In Praise of Rat Poison

In the past few years the drug companies have discovered new ways of preventing your blood from clotting.

Relax. That’s something you might really want. In my case I need a “blood thinner” (as they are called) to curb my blood’s overenthusiastic zeal to clot for no particular reason, due to a genetic disorder called “Factor V Leiden”. Twenty-five years ago I had a DVT (Deep Venous Thrombosis) followed by a second PE (Pulmonary Embolism) — a clot that breaks loose and gets caught in the peerless filter of one’s lung; unfortunately, whatever part of said lung is downstream of the plug dies. Unpleasantly. My first PE was misdiagnosed as “pleurisy”, but once you have experienced one, there’s no mistaking it. Trust me, you don’t want to, unless you find unprotected swordfighting a bracing pastime.

So, for the past 17 years I’ve been taking a daily dose of Coumadin, a cheap drug based on Warfarin, a.k.a. rat poison. Seriously, it’s cheap because untold tons of the stuff are churned out every year to feed to unwanted rats and mice (and, if you’re careless, other small animals). They die of dehydration and uncontrolled bleeding, if you really want to know. So there’s considerable motivation to monitor how well the Coumadin is working. The only way to do this that I know of (you med-tech jocks out there, see if you can’t make a phone app to do this non-invasively!) is to stick a needle in a vein and take a blood sample to send to the lab to check your INR (International Normalized Ratio — informative, eh?) or PT (Prothrombin Time). In Europe, it is more common to use a finger-prick and measure your INR on the spot from a glass capillary full of the red stuff. Basically, the higher your INR, the longer it takes for your blood to clot — the more “thinned” it is. For me, the best INR is between 2 and 3. The point is, you want to know that it’s working (no more PEs) and also that it’s not working too well (remember the rats). When your INR is too high, you can cut back your daily dose a little; if too low, take a little more. It works.

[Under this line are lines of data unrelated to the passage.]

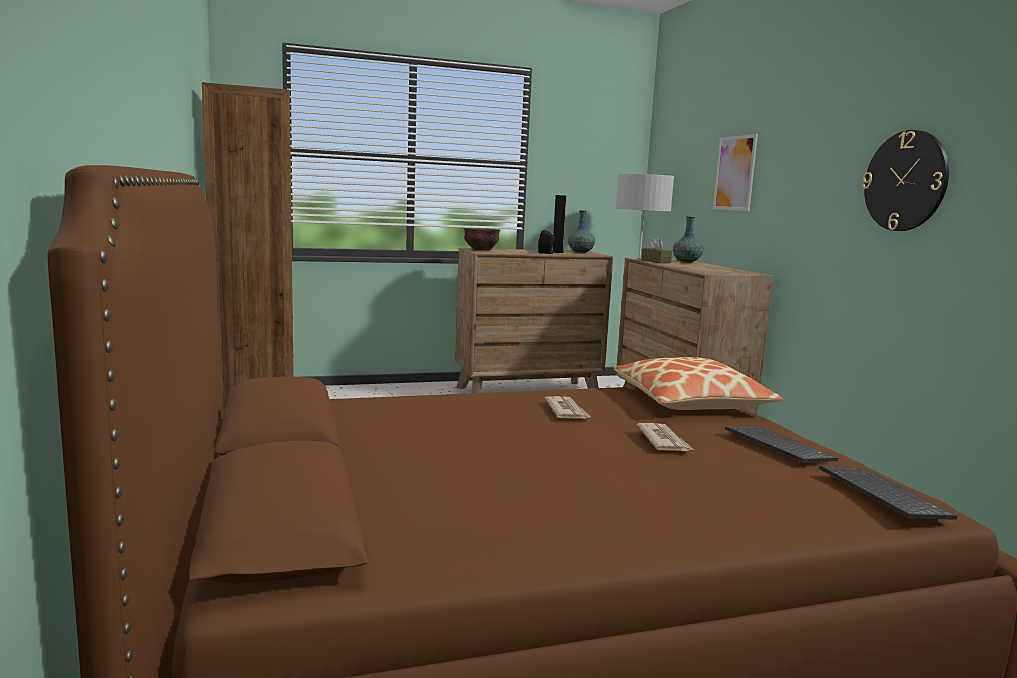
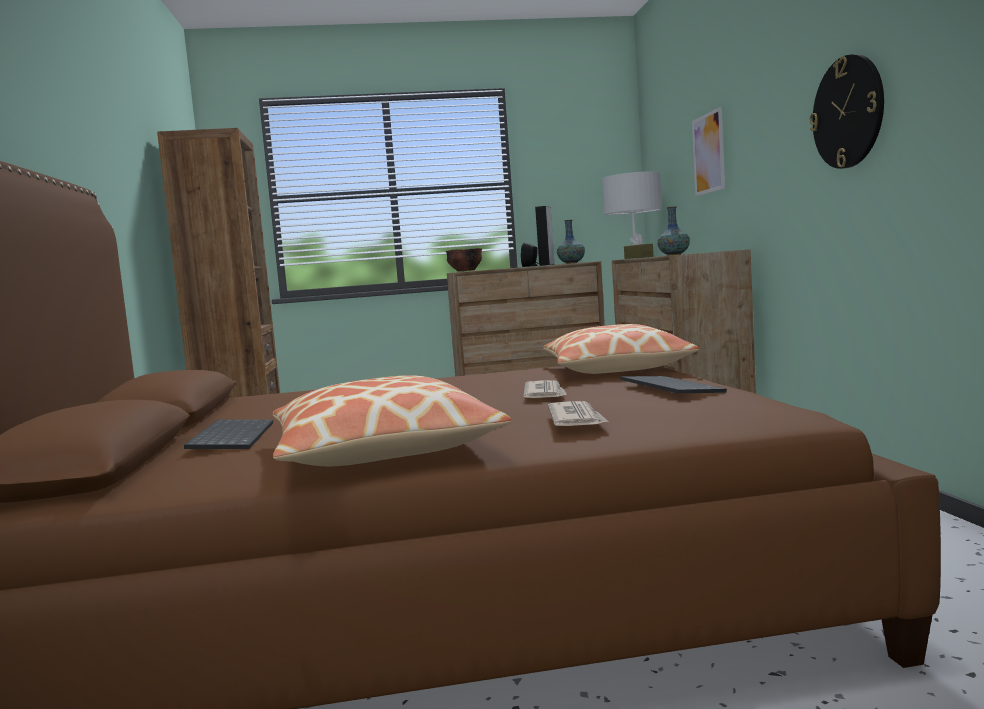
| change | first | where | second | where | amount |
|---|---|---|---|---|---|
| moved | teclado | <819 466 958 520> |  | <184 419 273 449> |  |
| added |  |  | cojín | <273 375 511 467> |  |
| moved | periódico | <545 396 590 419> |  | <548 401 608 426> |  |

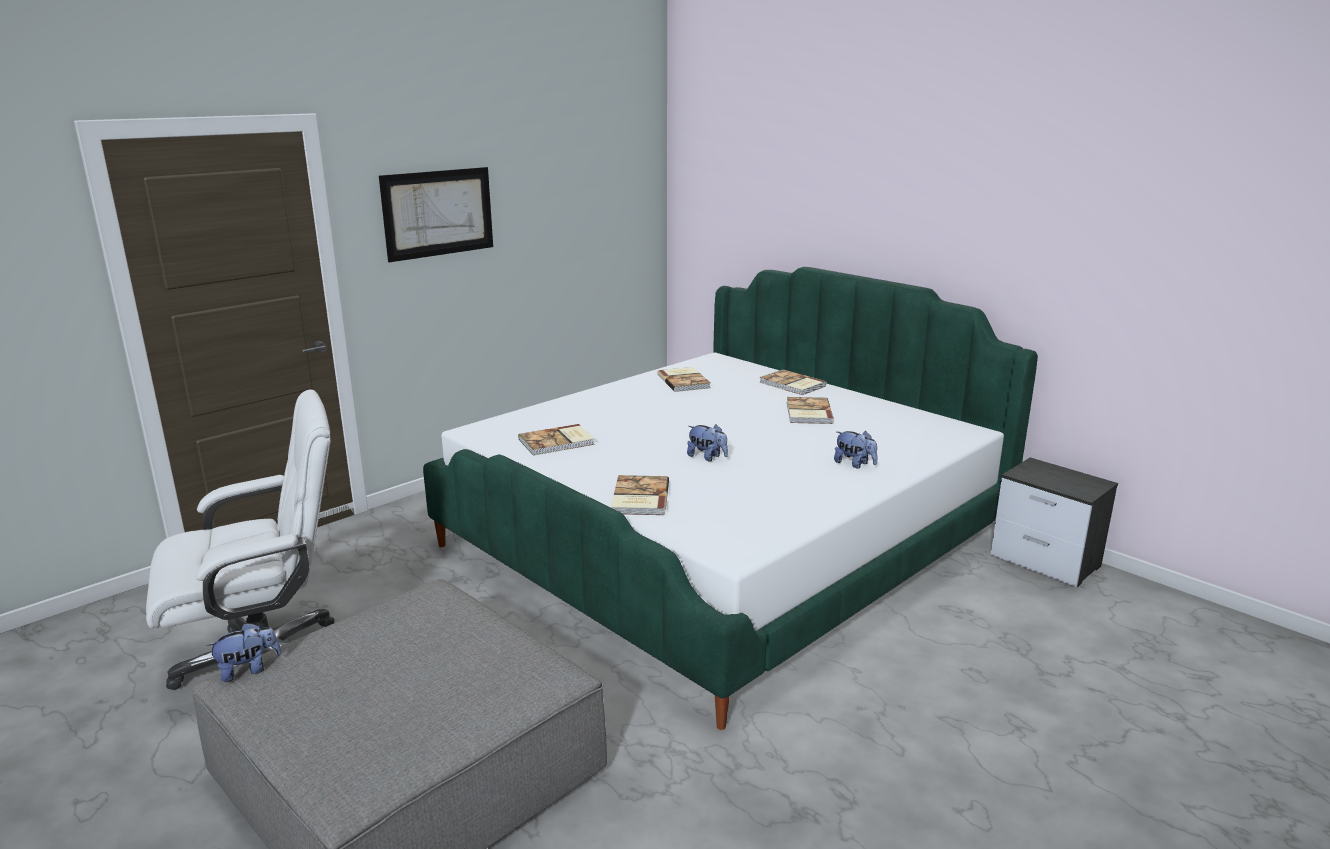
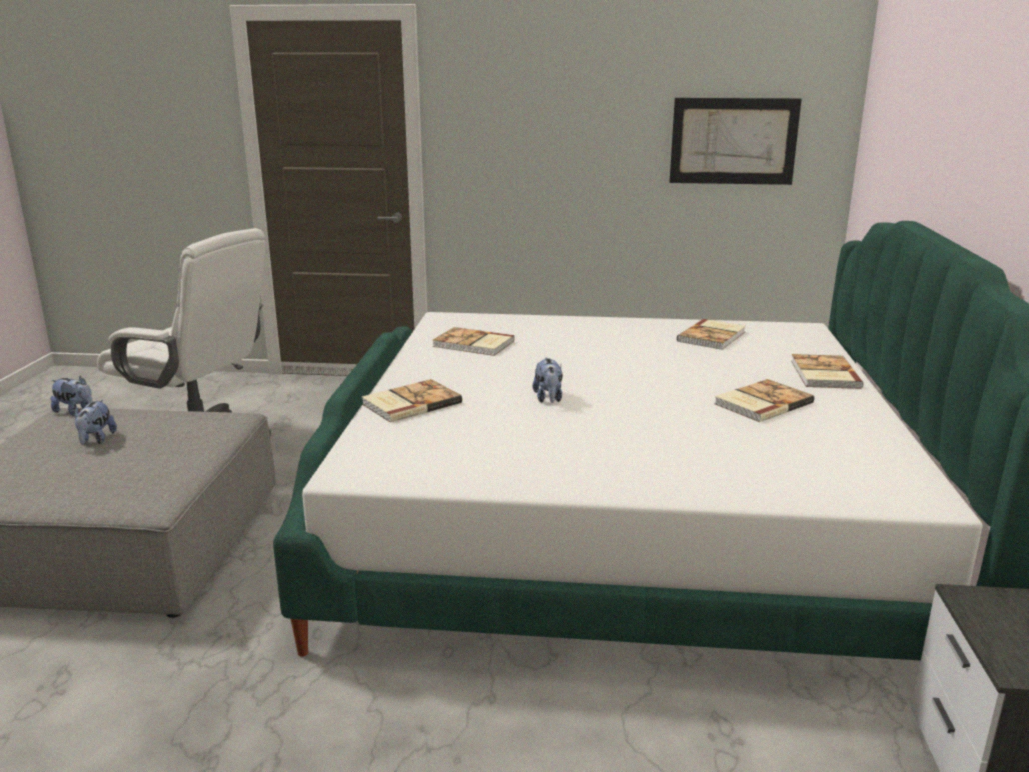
| change | first | where | second | where | amount |
|---|---|---|---|---|---|
| moved | peluche | <834 431 877 469> |  | <74 400 117 445> |  |
| moved | cuadro | <379 167 493 262> |  | <669 98 802 185> |  |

Enough about me. Back to the Pharmas. They discovered that whereas Warfarin works by preventing the liver from processing vitamin K to make “biologically active forms of the calcium-dependent clotting factors II, VII, IX and X, as well as the regulatory factors protein C, protein S, and protein Z” [I’m copying from the Wikipedia article; I don’t know what they’re talking about either], the way the new alternatives “work in your body is different from the way warfarin works. They affect a different part of the clotting process. This difference often makes these newer drugs convenient to use.” [Now I’m copying from a Healthline article that was the most informative source I could Google easily.] That article lists 7 examples, and how they are administered, but offers no technical details on which parts of the clotting process they affect, or how.

Well, fine, I guess; who wants to know all those technical details (other than me, of course). One can see why Healthline might balk at telling the whole long technical story to impatient readers. But wait…

They (and all the other analogous sites I’ve visited, and all the ads we are now seeing on TV) go on to list Advantages and Disadvantages (over Warfarin), and there is a glaring omission in every case — while “You need fewer tests during treatment” is always listed under Advantages, there is never any mention under Disadvantages of the following rather significant fact, which I believe applies to all these new drugs (though it’s not easy to find out for sure):

There IS NO reliable clinical test to see how well it’s working.

(Well, strictly speaking, there is: wait to see if you have a PE — if you do, it’s not working; and/or cut yourself to see if you ever stop bleeding — if not, it’s working too well.)

This is probably quite convenient for your GP, whose responsibility ends with the prescription. It saves your health care provider about $17/month (the typical cost of INR tests) and it rather dramatically obscures the cause of death in those (doubtless rare) cases where the stuff works too well or not well enough. There aren’t even alternative dose recommendations; one size fits all!

Most of all, of course, it suits the Pharmas, since these drugs are quite expensive — especially compared with good ol’ rat poison. Finally they are able to make a decent [obscene] profit off us Leiden-factor folks! This cost will usually be split between your health care provider and you personally.

Oh yes, there is one other Disadvantage: with (I understand) 1 or 2 exceptions, there is no way to “turn off” the new drugs if it becomes painfully obvious that they are working too well. (This would presumably be signaled by uncontrolled bleeding from various orifices. Hi, Mr. Rat!)

So… nothing new here, really, just Pharmas doing their thing. Except somehow they have managed to enlist government agencies and GPs in their campaign to convince us that

Ignorance is the best strategy!

That is certainly a revolutionary new concept in medicine. Expect to see more of it in the future.